I connected to the head node and ran the following command and got the following output:
admin@headnode:~ ipmitool -H 10.42.41.33 -I lanplus -P 'xxxxxx' chassis status System Power : off Power Overload : false Power Interlock : inactive Main Power Fault : false Power Control Fault : false Power Restore Policy : always-off Last Power Event : ac-failed Chassis Intrusion : inactive Front-Panel Lockout : inactive Drive Fault : false Cooling/Fan Fault : true
While Asus's Linux support is pretty lacking, and most of the options we find here don't work with with the open source ipmitool, we did find "System Power : off" in the output, which is a pretty good indicator of our problem. This tells me that the BIOS settings have been lost for some reason, as we had previously set the system to power on when AC power was restored. I ran the following to tell it to boot into the BIOS, then powered on the machine:
admin@headnode:~ ipmitool -H 10.42.41.33 -I lanplus -P 'xxxxxx' chassis bootdev bios admin@headnode:~ ipmitool -H 10.42.41.33 -I lanplus -P 'xxxxxx' chassis power on
At this point, the machine is ready for me to be able to access the BIOS through a terminal window. I opened a new terminal window and typed the following:
admin@headnode:~ ipmitool -H ipmi-lg2-3 -U admin -I lanplus sol activate Password:
After typing in the password, I get the ever-helpful dialog below:
[SOL Session operational. Use ~? for help]

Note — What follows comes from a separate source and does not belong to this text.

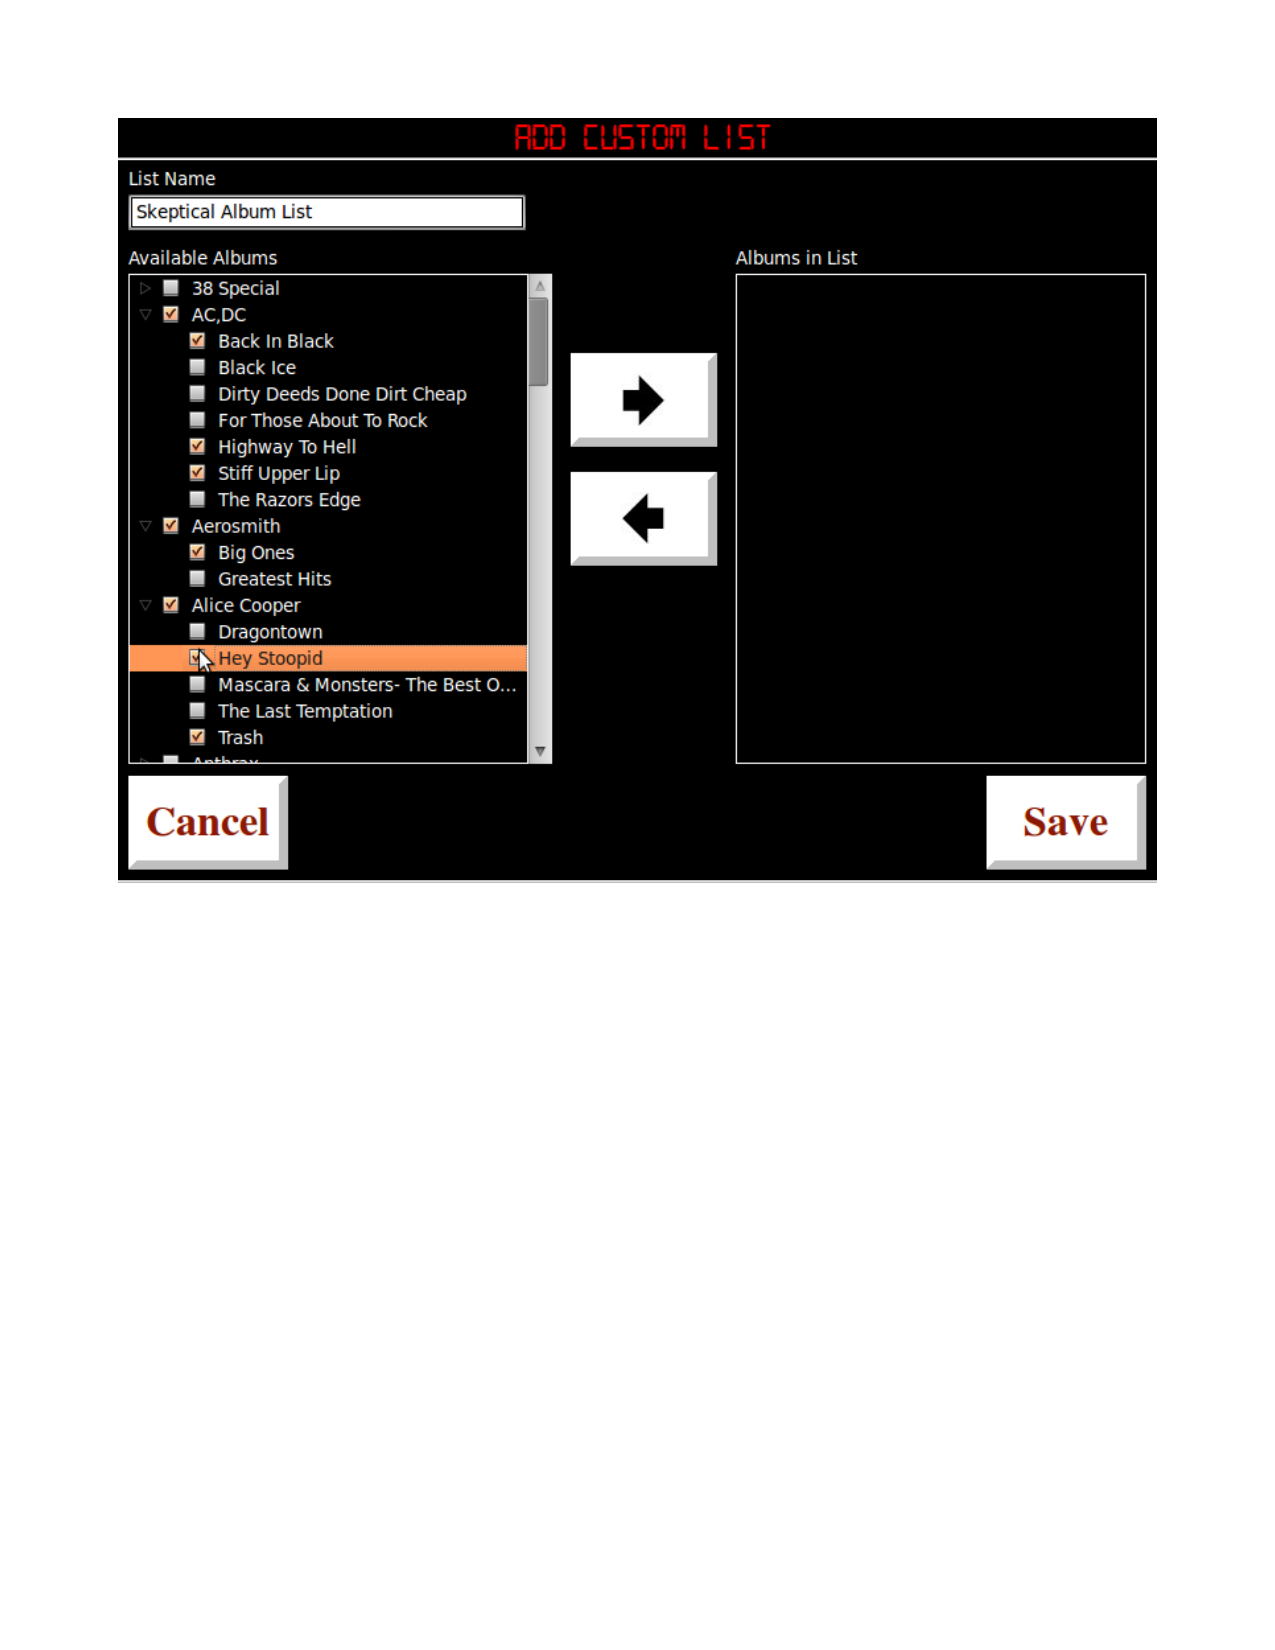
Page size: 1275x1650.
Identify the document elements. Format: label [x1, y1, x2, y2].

picture [118, 118, 1157, 883]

I didn't bother with the ~? because I knew that the BIOS would eventually just show up in my terminal. There are, however, other commands that pressing ~? would show.
See, look at this terminal version of the BIOS that we all know and love!
Now that the BIOS was up, it's as if I was really right in front of the computer typing on a keyboard attached to it. I was able to get in and change the settings for the APM, so that the system will power on upon restoration of AC power. I also verified that the machine is set to boot from the network port before saving changes and exiting. The next thing I knew, the system was booting up PXE, which then pointed it to the proper ISO, and then it was all the way up and running.
And this, my friends, is why systems should have IPMI. I state the obvious here when I say that life as a system administrator is so much easier when one can get into the BIOS on a remote system.